■ **Records from a collection**:
**********
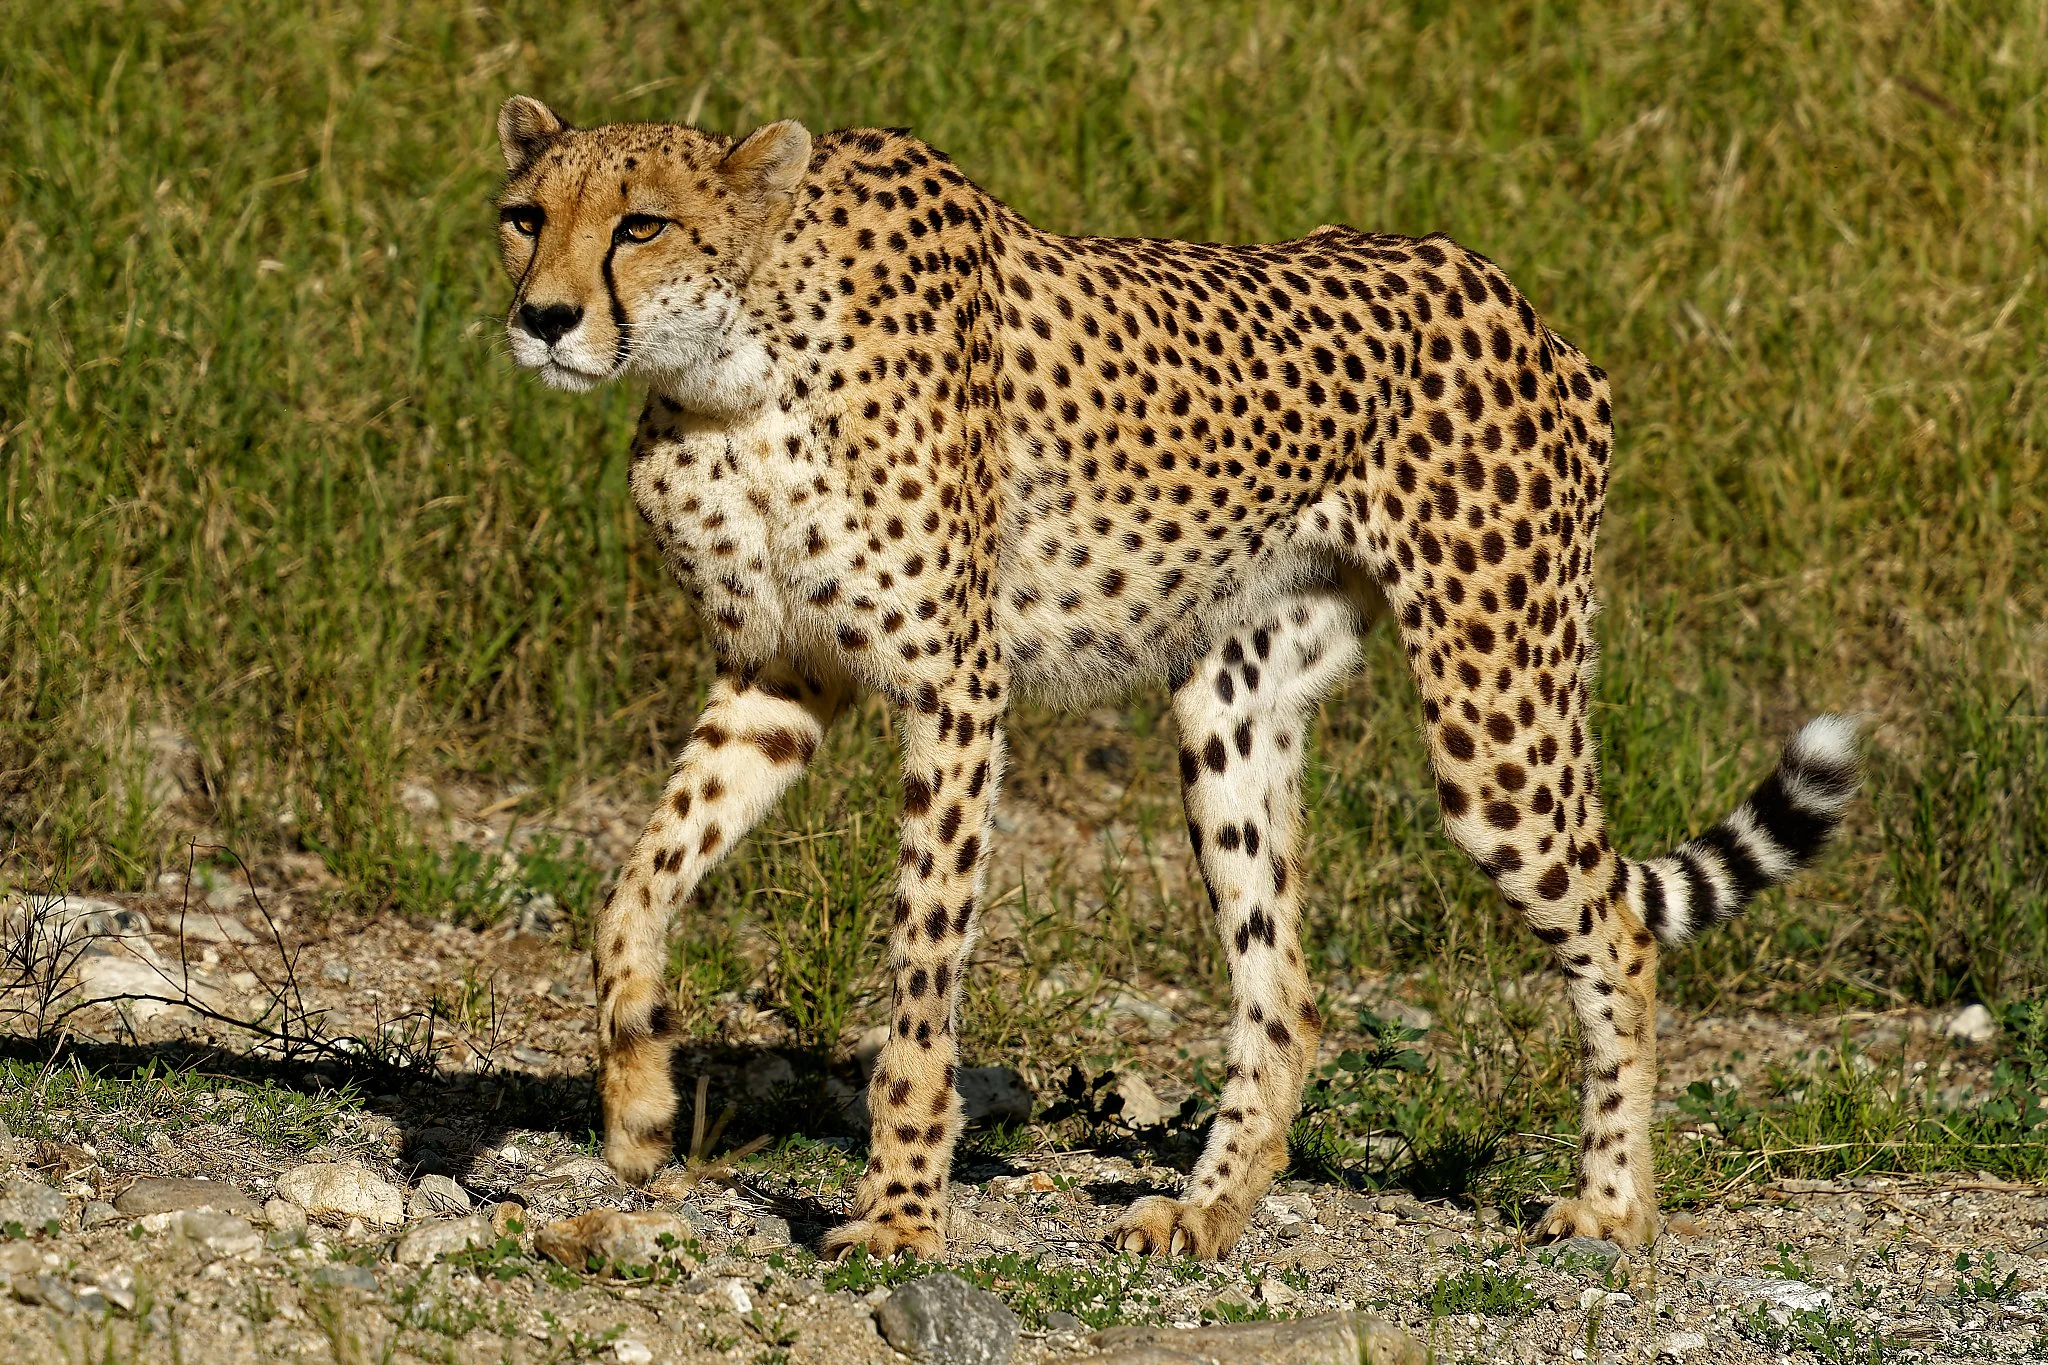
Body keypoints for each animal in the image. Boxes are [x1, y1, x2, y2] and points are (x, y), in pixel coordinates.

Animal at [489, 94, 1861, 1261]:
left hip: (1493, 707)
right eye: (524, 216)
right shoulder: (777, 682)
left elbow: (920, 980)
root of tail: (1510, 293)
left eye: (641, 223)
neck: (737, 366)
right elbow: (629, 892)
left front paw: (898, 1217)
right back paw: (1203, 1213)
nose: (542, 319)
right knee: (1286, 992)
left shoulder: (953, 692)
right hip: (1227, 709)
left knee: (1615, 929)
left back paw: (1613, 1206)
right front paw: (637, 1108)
**********
■ **Task**:
Print all the entries exactly as they appear, without the pictures.

■ **The completed task**:
Body keypoints for each animal in the image. Boxes are [x1, y1, x2, y2] and points are (x, y), in pixel coordinates.

Animal at [489, 94, 1861, 1261]:
left hip: (1493, 707)
right eye: (524, 216)
right shoulder: (777, 682)
left elbow: (920, 980)
root of tail: (1510, 293)
left eye: (641, 223)
neck: (737, 366)
right elbow: (629, 892)
left front paw: (898, 1217)
right back paw: (1203, 1213)
nose: (542, 319)
right knee: (1286, 992)
left shoulder: (953, 692)
right hip: (1227, 709)
left knee: (1615, 929)
left back paw: (1613, 1206)
right front paw: (637, 1108)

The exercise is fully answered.